Изменить размер шрифта - +

А солдат оставил эту тетрадь на день-другой, а ушёл навсегда! Ушёл навсегда, но смог, смог! Так, как обещал в стихах! И выдержать бой, и Родину защитить! И не спорил, а выиграл спор. Вон там, на синеющей вдали сопке, на которой сделал для Родины всё, что мог…

Иван Кузьмич посмотрел на неё ещё раз и подумал: смог, потому что был готов к этому. Потому и стихи написал, которые вон как ребят подкинули. Глаза разожгли!

Вспомнив свои стихи в газете, Иван Кузьмич вдруг испытал прилив запоздалой неловкости, оттого что сейчас понял: люди читали их и, конечно, видели, как они неинтересны, а он в это время гордился. А чем?

А ведь он сам, Иван Кузьмич, он сам был когда-то похожим на этого солдата. И у него ведь был такой же запал, был, да куда-то испарился, пропал. И показалось, что всё потускнело. А может быть, потускнел он сам?

А ведь и строчки в голове бродили волнующие, весёлые!

Вот и выходило, что собирался он спорить не только со стихами Пастухова, но и с собой молодым, со своей молодостью, в которой всё было горячим, ярким. И сопки тогда были яркими, радостными, и небо синим-синим.

И оттого, что он вспомнил это, сопки вдруг налились новыми красками, новой силой, небо засинело. И где-то в душе появилось давно забытое волнение, из которого вот-вот пробьются, заговорят стихи…

Написать бы зажигающие, живые, такие, как этот парнишка-солдат. Вон ведь через столько лет и его, Мышойкина, они взволновали! И жить хочется, беспокойно жить, делать что-то нужное, живое! Это стихи! То-то пришлись по духу Алёшке Ломоносову. Как ветер в костёр.

«Этот-то ищет,- подумал Иван Кузьмич про Алёшу.- Ищет и найдёт. Оттого и тревожит свою душу вопросами. А тревожиться,-вздохнул он,-не всегда хочется… Скромности бы Ломоносову побольше. А так он, видимо, в чём-то прав, прав! - Иван Кузьмич вдруг почувствовал поднимающееся сопротивление: - А я - не прав?! - Но тут же, подавив в себе эту вспышку, подумал: - А что ж, наверное, не прав. Вон и Витька за ним тянется… Да, жаль, что я раньше не достал эту беспокойную тетрадку.
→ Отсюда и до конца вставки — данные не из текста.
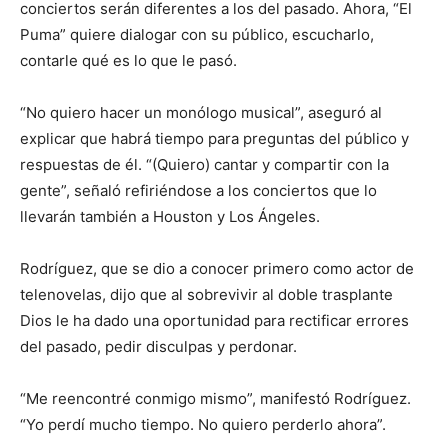
conciertos serán diferentes a los del pasado. Ahora, “El
Puma” quiere dialogar con su público, escucharlo,
contarle qué es lo que le pasó.
“No quiero hacer un monólogo musical”, aseguró al
explicar que habrá tiempo para preguntas del público y
respuestas de él. “(Quiero) cantar y compartir con la
gente”, señaló refiriéndose a los conciertos que lo
llevarán también a Houston y Los Ángeles.
Rodríguez, que se dio a conocer primero como actor de
telenovelas, dijo que al sobrevivir al doble trasplante
Dios le ha dado una oportunidad para rectificar errores
del pasado, pedir disculpas y perdonar.
“Me reencontré conmigo mismo”, manifestó Rodríguez.
“Yo perdí mucho tiempo. No quiero perderlo ahora”.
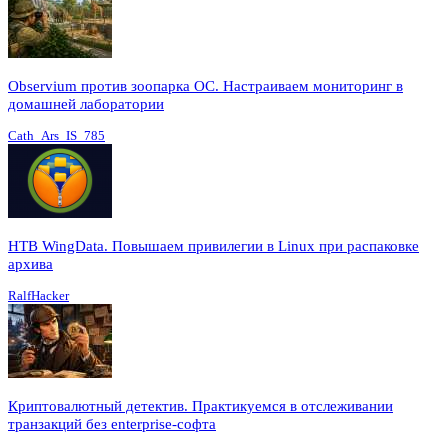
Observium против зоопарка ОС. Настраиваем мониторинг в
домашней лаборатории
Cath_Ars_IS_785
HTB WingData. Повышаем привилегии в Linux при распаковке
архива
RalfHacker
Криптовалютный детектив. Практикуемся в отслеживании
транзакций без enterprise-софта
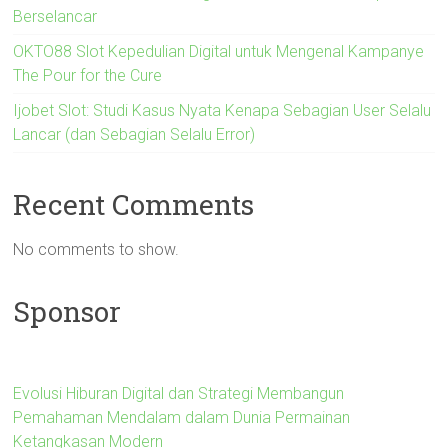
Berselancar
OKTO88 Slot Kepedulian Digital untuk Mengenal Kampanye
The Pour for the Cure
Ijobet Slot: Studi Kasus Nyata Kenapa Sebagian User Selalu
Lancar (dan Sebagian Selalu Error)
Recent Comments
No comments to show.
Sponsor
Evolusi Hiburan Digital dan Strategi Membangun
Pemahaman Mendalam dalam Dunia Permainan
Ketangkasan Modern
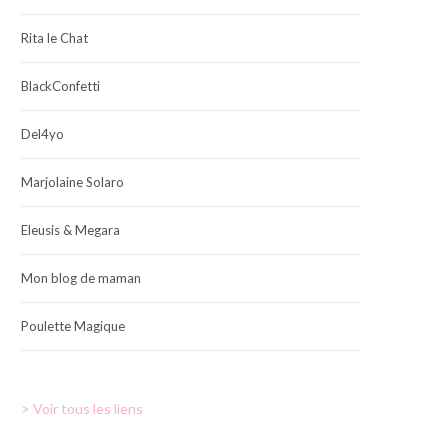
Rita le Chat
BlackConfetti
Del4yo
Marjolaine Solaro
Eleusis & Megara
Mon blog de maman
Poulette Magique
> Voir tous les liens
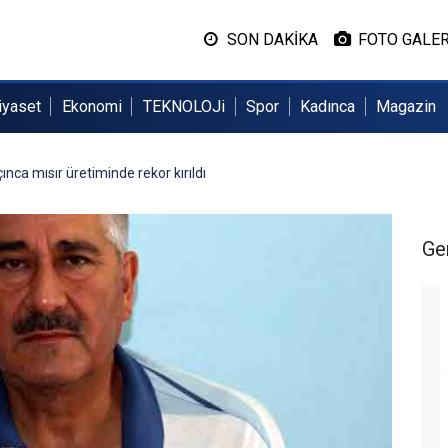
SON DAKİKA
FOTO GALER
iyaset
Ekonomi
TEKNOLOJi
Spor
Kadınca
Magazin
nca mısır üretiminde rekor kırıldı
Ge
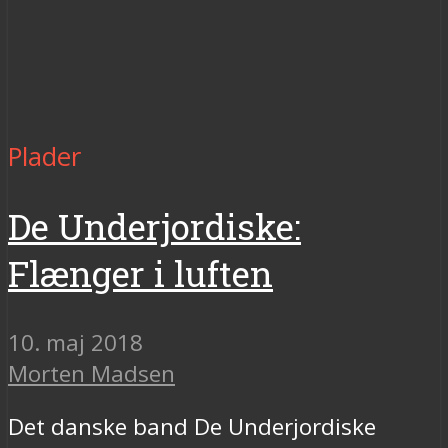
Plader
De Underjordiske:
Flænger i luften
10. maj 2018
Morten Madsen
Det danske band De Underjordiske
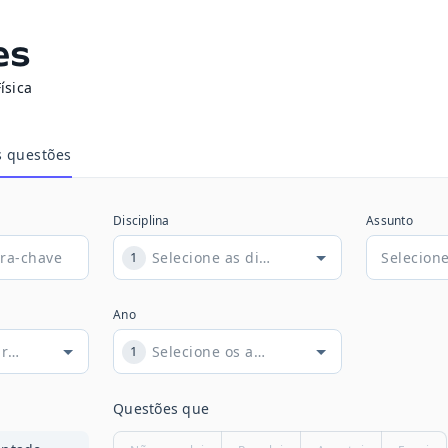
es
ísica
s questões
Disciplina
Assunto
1
Ano
1
Questões que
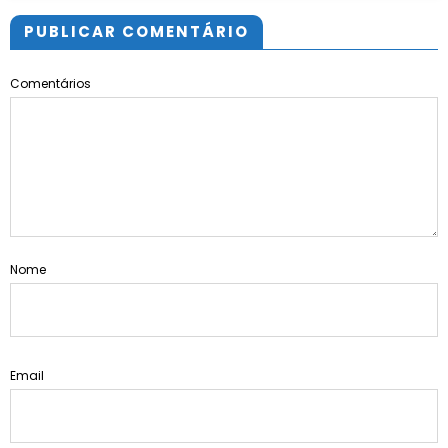
PUBLICAR COMENTÁRIO
Comentários
Nome
Email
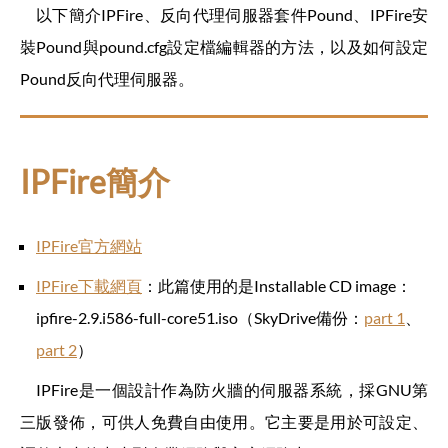
以下簡介IPFire、反向代理伺服器套件Pound、IPFire安
裝Pound與pound.cfg設定檔編輯器的方法，以及如何設定
Pound反向代理伺服器。
IPFire簡介
IPFire官方網站
IPFire下載網頁
：此篇使用的是Installable CD image：
ipfire-2.9.i586-full-core51.iso（SkyDrive備份：
part 1
、
part 2
）
IPFire是一個設計作為防火牆的伺服器系統，採GNU第
三版發佈，可供人免費自由使用。它主要是用於可設定、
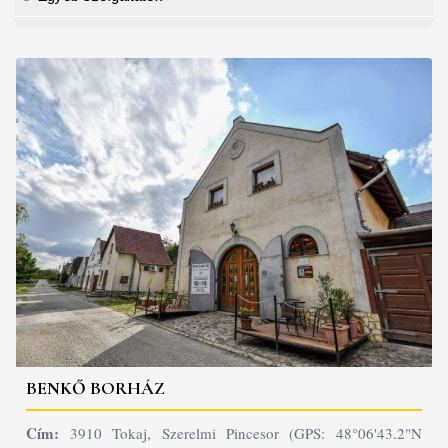
BENKŐ BORHÁZ
Cím:
3910 Tokaj, Szerelmi Pincesor (GPS: 48°06'43.2"N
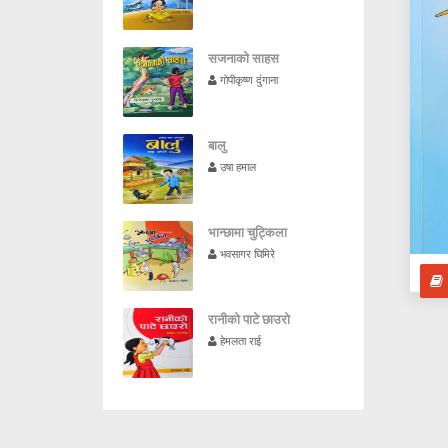
सजनाको साहस
गोपीकृष्ण दुंगाना
बालु
उषा हमाल
भान्छामा चुट्किला
भवसागर घिमिरे
रानीको पाटे छाउरो
हेमलता राई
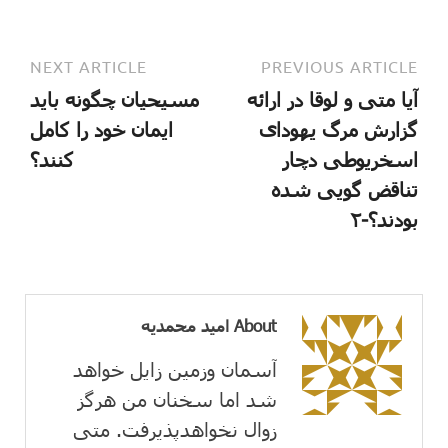
NEXT ARTICLE
PREVIOUS ARTICLE
آیا متی و لوقا در ارائه
مسیحیان چگونه باید
گزارش مرگ یهودای
ایمان خود را کامل
اسخریوطی دچار
کنند؟
تناقض گویی شده
بودند؟-۲
About امید محمدیه
آسمان وزمین زايل خواهد
شد اما سخنان من هرگز
زوال نخواهدپذیرفت. متی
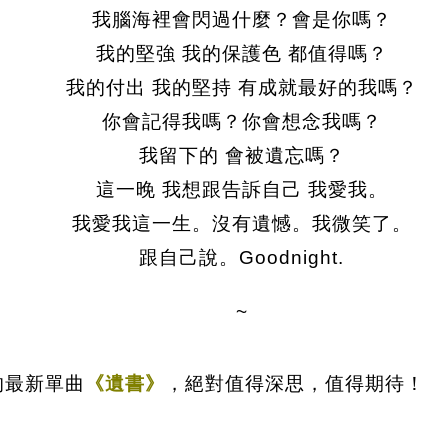
我腦海裡會閃過什麼？會是你嗎？
我的堅強 我的保護色 都值得嗎？
我的付出 我的堅持 有成就最好的我嗎？
你會記得我嗎？你會想念我嗎？
我留下的 會被遺忘嗎？
這一晚 我想跟告訴自己 我愛我。
我愛我這一生。沒有遺憾。我微笑了。
跟自己說。Goodnight.
~
的最新單曲
《遺書》
，絕對值得深思，值得期待！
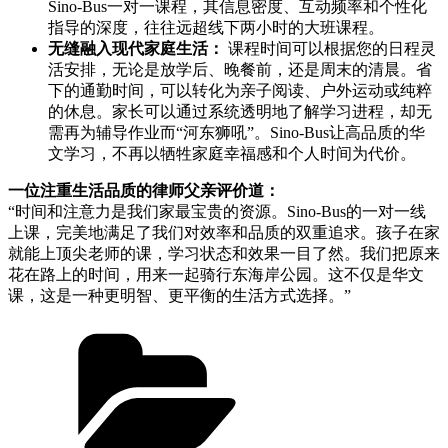
Sino-Bus一对一课程，其信息密度、互动频率和个性化
指导的深度，往往远超线下两小时的大班课程。
无缝融入现代家庭生活：
课程时间可以根据您的日程灵
活安排，无论是放学后、晚餐前，还是周末的清晨。省
下的通勤时间，可以转化为亲子阅读、户外运动或纯粹
的休息。家长可以通过系统透明地了解学习进程，却无
需再为辅导作业而“河东狮吼”。Sino-Bus让高品质的华
文学习，不再以牺牲家庭幸福感和个人时间为代价。
一位注重生活品质的律师父亲评价道：
“时间和注意力是我们家最宝贵的资源。Sino-Bus的一对一线
上课，完美地满足了我们对效率和品质的双重追求。孩子在家
就能上顶尖老师的课，学习状态和效果一目了然。我们把原来
花在路上的时间，用来一起骑行东海岸公园。这不仅是华文
课，这是一种更明智、更平衡的生活方式选择。”
分
类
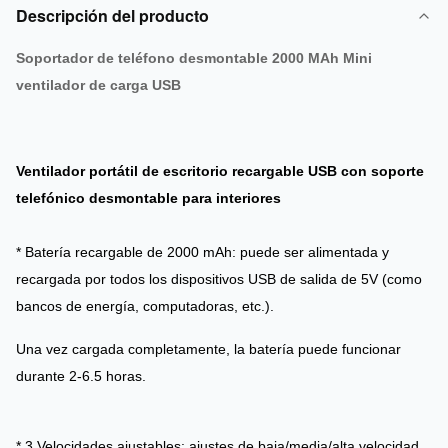
Descripción del producto
Soportador de teléfono desmontable 2000 MAh Mini
ventilador de carga USB
Ventilador portátil de escritorio recargable USB con soporte
telefónico desmontable para interiores
* Batería recargable de 2000 mAh: puede ser alimentada y
recargada por todos los dispositivos USB de salida de 5V (como
bancos de energía, computadoras, etc.).
Una vez cargada completamente, la batería puede funcionar
durante 2-6.5 horas.
* 3 Velocidades ajustables: ajustes de baja/media/alta velocidad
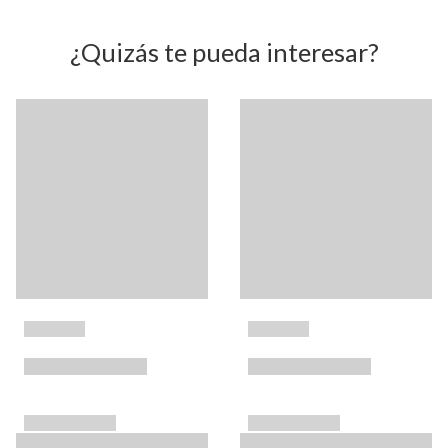
¿Quizás te pueda interesar?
Жаль».

Вот о чём думал Иван Кузьмич Мышойкин, держа под мышкой книги с Одиссеем, Гераклом и Гомером.

Он, шагая, смотрел на весело бегущие над сопками облачка, на проносившихся в выси диких голубей и жалел, что столько времени жил не так, не на той скорости…

И может быть, может быть, и впрямь стоит ещё бежать за этим нахалом Алёшкой Ломоносовым?! Только не робеть, а брать на себя побольше, веселей, чтобы всё: и умные тревоги и радости - передавать ребятам,-и всё пойдёт, пойдёт! Потому что жизнь - это ты. Работаешь, живёшь весело - и жизнь жива. Ты застрял - и жизни тошно…

 

…В несколько дней Иван Кузьмич сделал столько, что и за год, бывало, прежде не получалось.

Письмо в управление дороги о том, что не шлют учителя по иностранному языку, написал! Доклад про Шлимана и Троянскую войну приготовил. Заглянул с тетрадкой Митя - помог ему обдумать историю пограничных собак заставы. Они и письма отправили бывшим инструкторам и вожатым!

С малышами уже провёл и контрольные по арифметике и диктант! И жизнь пошла интереснее, веселей. Иван Кузьмич даже заметил, что и ребята здороваются с ним проще и приветливей.

Иногда, правда, он снова, словно споткнувшись о старое, задумывался и становился жестковато-скучным, но дела торопили! А уж чем дальше, тем больше.

Несколько дней после уроков ребята пропадали по каким-то тайным делам на заставе, у Майорова и Прыгунова, а потом, после занятий с Ударом, собирались в школьном дворе у верстака строгать и пилить оружие Зининой заставе.

Старых досок и ящиков в дровяном сарае было хоть отбавляй. И каждый из ребят делал оружие по своему разумению, что хотел.

Ломоносов выпиливал автомат, Зина пока только намечала на чурке гранату-лимонку, Витя уже лимонку резал, хотя то и дело заставлял Удара брать барьер, а для разминки и сам прохаживался по буму.